Le sentier devient impraticable. La boue nous ralentit, les glissades s’enchaînent, les râleries fusent. Hubert peste dans ses tongs. Nous faisons demi-tour.
Sur le chemin du retour, des capucins ouvrent des noix de coco et un lézard géant se rafraîchit sous une cascade jouent avec les pistils de Passiflora vitifolia, tandis que des atèles passent furtivement en canopée. De retour à l’hôtel, nous décidons de pousser jusqu’à Bahía Drake pour acheter du poisson frais pour le dîner.
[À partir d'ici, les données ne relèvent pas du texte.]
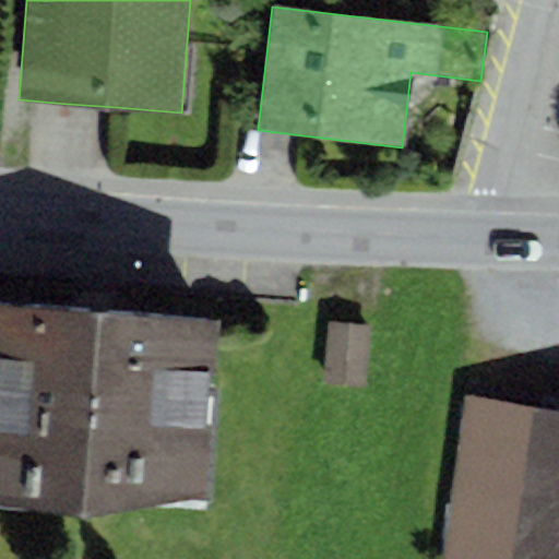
[(217,320),(0,304),(0,503),(84,513),(207,497),(217,320)]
Drake change, la jungle reste
Le Jimny, fidèle destrier, peine sur la piste rendue glissante par la pluie. Trois tentatives sont nécessaires pour vaincre la montée boueuse. Puis viennent les rivières gonflées par l’orage. La première se traverse en diagonale, impressionnante avec son niveau d’eau montant jusqu’aux portières. Mais le Jimny s’en sort avec les honneurs.
A Drake, le changement est frappant : en cinq ans, le village s’est métamorphosé. Bars, boutiques et sodas ont fleuri, attirant de plus en plus de touristes. Un capucin à épaule blanche traverse la route en funambule sur une ligne électrique, preuve que, malgré l’urbanisation, la nature reste omniprésente.
Depuis la baie de Drake, nous empruntons le Drake Bay Hiking Trail. Ce sentier jungleux mène aux plages de Cocalito (1,5 km) et Ricolito (2 km).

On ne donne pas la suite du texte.